Phil Wainewright at ZDNet is running a poll on whether NetSuite will have a chance to go ahead with the long-awaited IPO or it will get folded back into the Empire.

I’m somewhat surprised by the above results, but since this is an early snapshot, please check the live poll for the current vote count.

Surprise or not, acquisition by Oracle is a realistic scenario, considering Larry Ellison’s close to 60% stake in NetSuite. This is certainly fellow Enterprise Irregular Jason Wood’s take.

I tend to believe that NetSuite is better off being an independent business; there are just too many differences for a merger to work well, and I don’t mean only technical, product-related differences. NetSuite is still largely a small business (SMB) player, and that’s a market that requires an entirely different Sales and Marketing approach, amongst others, and Oracle with it’s current “legacy” salesforce just can’t reach this market profitably. If your products are different, your target market is different, your organization, corporate culture are different, where’s the synergy? Big behemoth Oracle would kill NetSuite – Larry is better off with a portfolio approach, cashing in a 10-digit returnsmile_tongue

Talk about the SMB market – there really is no such thing. “SMB” was sufficient to describe the market to avoid, but now that the software industry is getting ready to actually address the needs of this segment, it’s too heterogeneous to be lumped together.A $100M business is just as different from a ten-person startup as it is from a Fortune 1000 company. When analysts talk about SMB, they really have the mid-market in mind; when SAP is announcing new SMB initiatives, it targets $100-$200M companies.

The forgotten “long tail” represents a huge untapped opportunity: millions of (very) small businesses that can now directly be reached, sold to, serviced inexpensively over the Net – classic SaaS style. Different markets require different organizations – NetSuite serves this segment much better than Oracle (or SAP, for that matter) ever could. In fact SAP would be wise to copy this chapter from Ellison’s book: it should get it’s own “NetSuite” by investing in (not acquiring) an up-and-coming small-business focused All-in-One SaaS provider, like European 24SevenOffice. The next NetSuite.

Update (12/11): NetSuite Gets Ready For Its Close-Up by BusinessWeek.
Update (12/19): TechCrunch is running a story titled NetSuite’s Going Public, Looking for $1 Billion Valuation. I don’t know if it’s based on new information or …. (?)


Comments

  1. Good analysis, I think you’re dead on. Also, the current issue of Businessweek indicates NetSuite’s IPO is at hand, and it will be a Google-style auction. The announcement of the bank is imminent.

  2. Anonymous says:

    NetSuite will go ahead with their planned ipo and be acquired by Oracle.

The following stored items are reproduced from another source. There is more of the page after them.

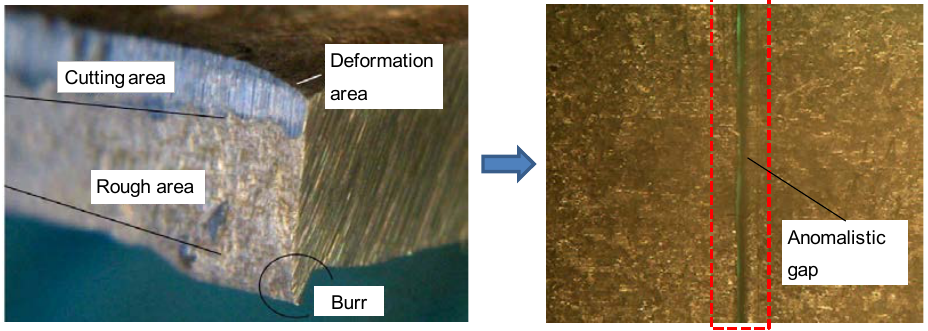
Figure 2. Illustration of a typical cross-sectional surface cut by guillotine and the anomalistic gap at the pre-welding inspection.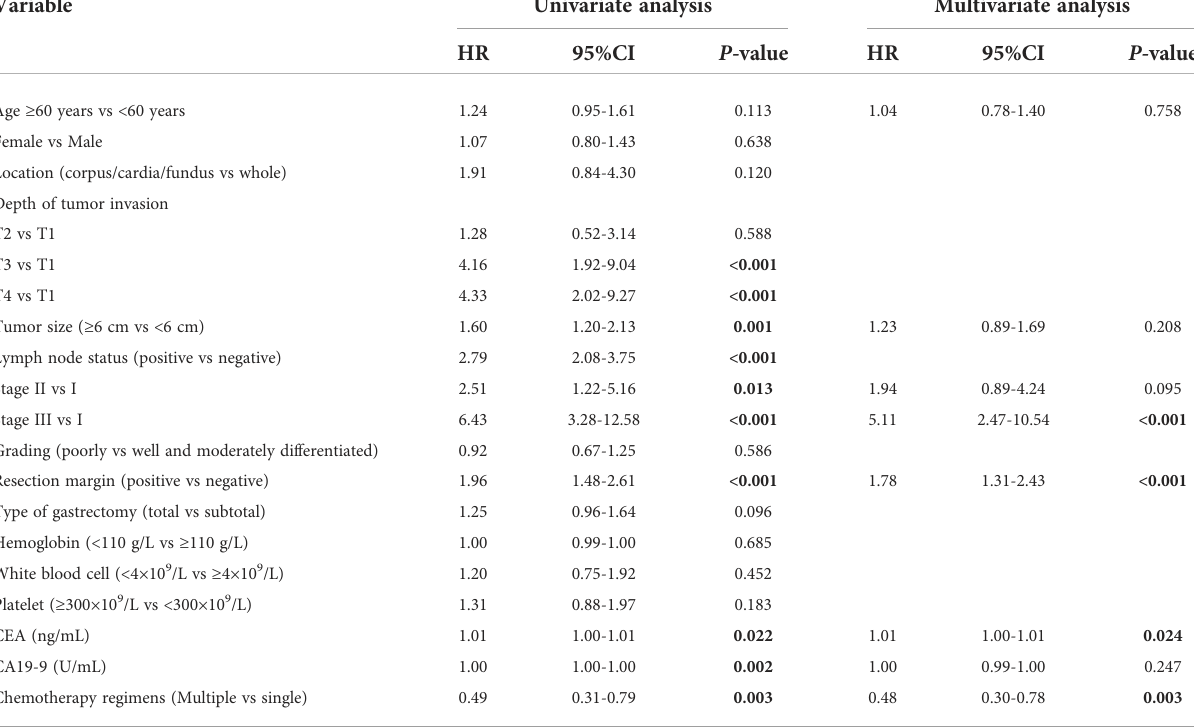
TABLE 2 Univariate and multivariate analyses of patients with gastric cancer (training cohort, N = 426).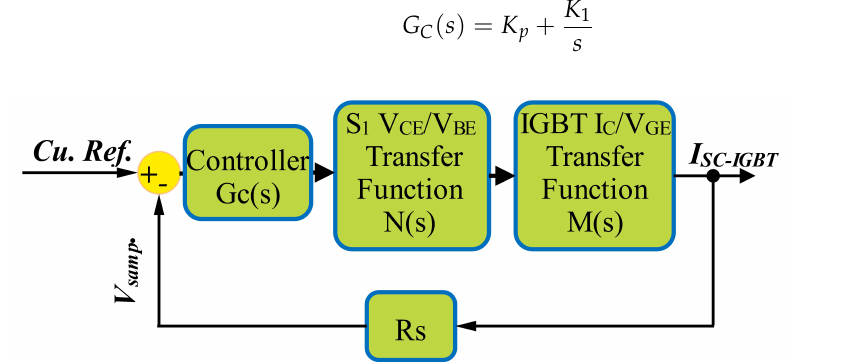
Figure 6. Schematic overview of the proposed method.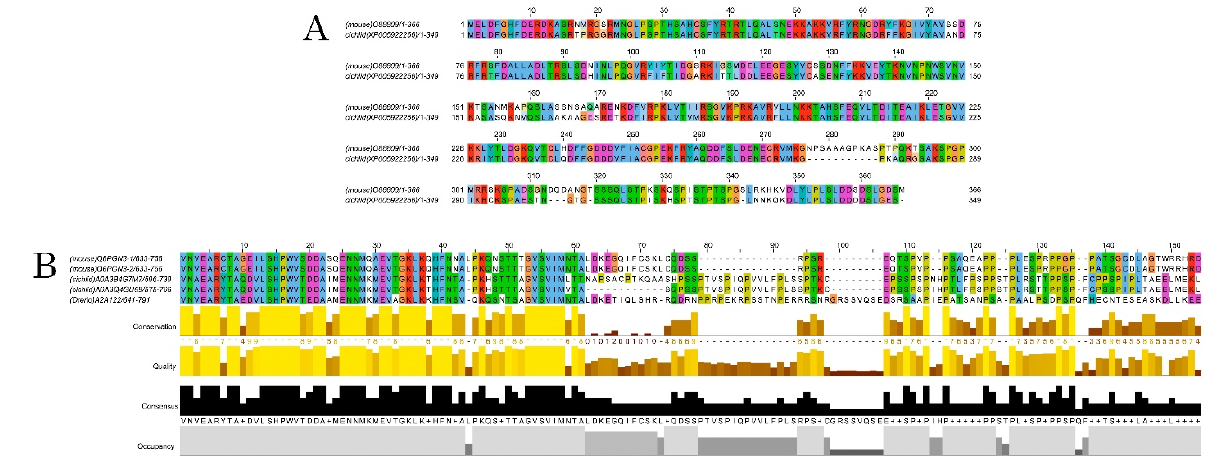
Figure 3. Alignments of DCX and DCLK amino acid sequences. Conserved residues between mice and A. burtoni DCX proteins ( A ); Conservation of the DCLK2 immunogen sequence use to detecting DCLK protein among the studied species ( B ).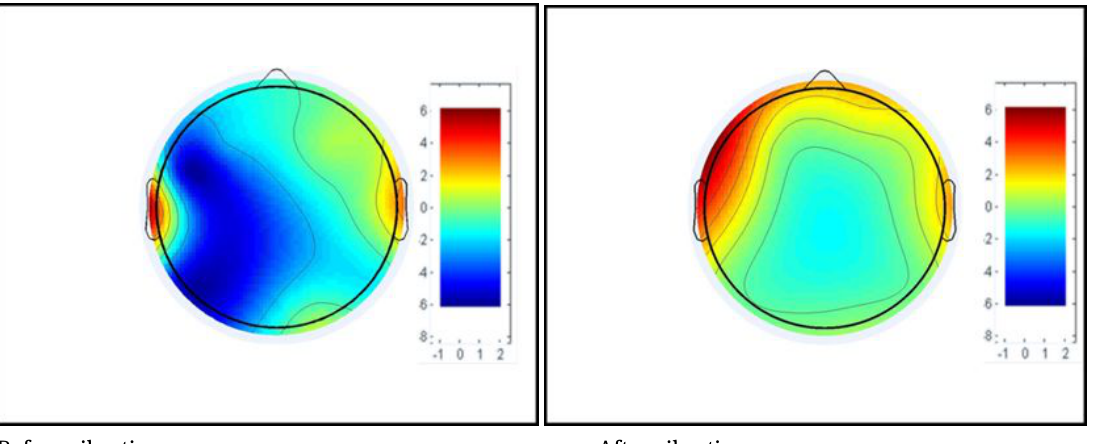
Fig. 6. Figure shows scalp topography images of theta activity before and after vibration. Higher activity was recorded at frontal area after vibration.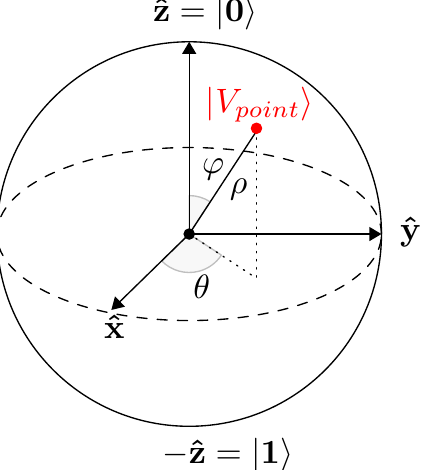
Figure 19. A viewpoint on the visibility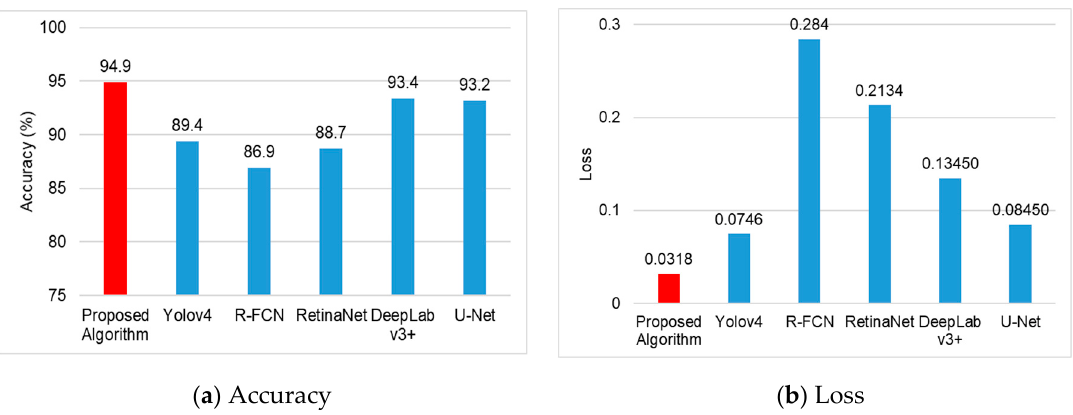
Figure 12. The accuracy measurement result of the lesion object detection algorithm.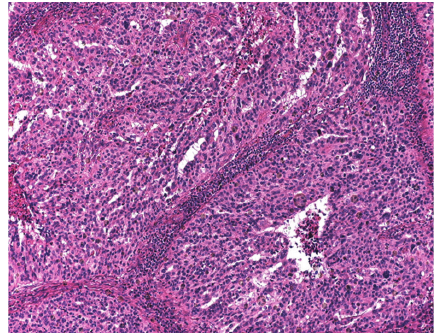
Figure 4: WT-1 positivity in axillary lymph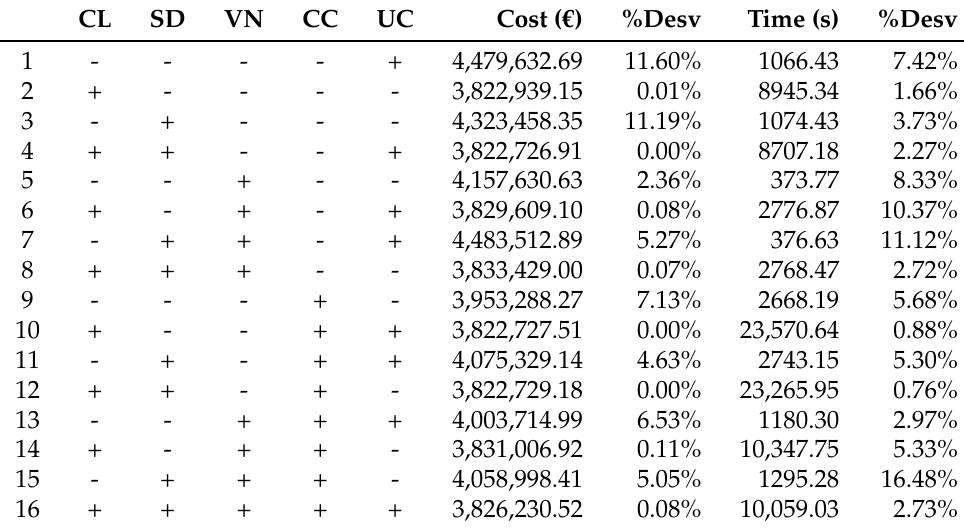
Table 4. Results for each parameter combination of the DoE.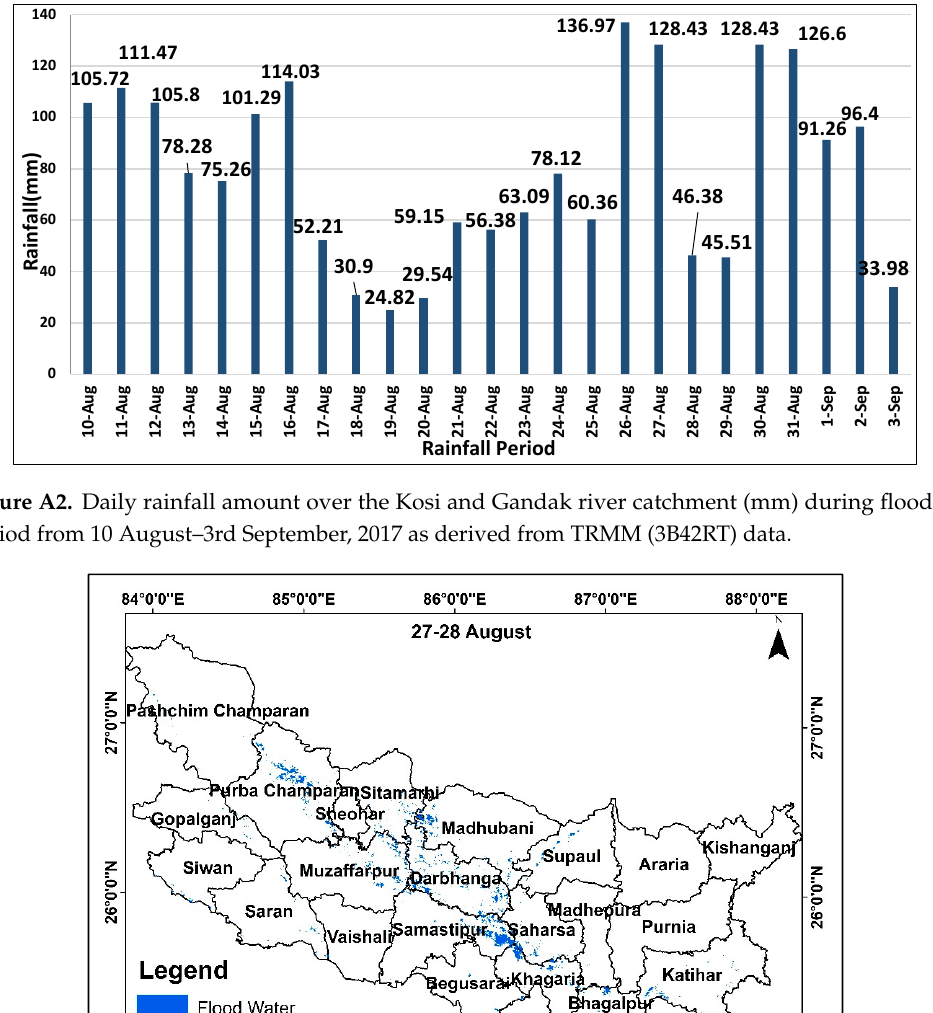
Figure A3. Flood inundation extent as derived from MODIS Flood NRT data during 27–28th & 29– 30th Aug, 2017.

    NetSuite recently chose CS First Boston as their investment banker.

  3. Zoli,

    Frankly I see absolutely no reason why Larry should let NetSuite come public IF HE HAS UNILATERAL SAY. There needs to be a distinction between his majority equity stake and whether he has majority voting rights. Given that all signs point to NetSuite getting to market after all, I have to believe that Evan, Zach and others have voting rights that go beyond baseline common equity percentages and/or that NetSuite has negotiated hurdles and accelerators in the event of Oracle’s interest.

  4. Zoli Erdos says:

    Jason, I agree on the latter point, and would only add that NetSuite has been on the IPO track for at least two (?) years for now, so I’d guess they had to have “cleared it” long ago whether by agreement with Ellison or the voting structure you just mentioned.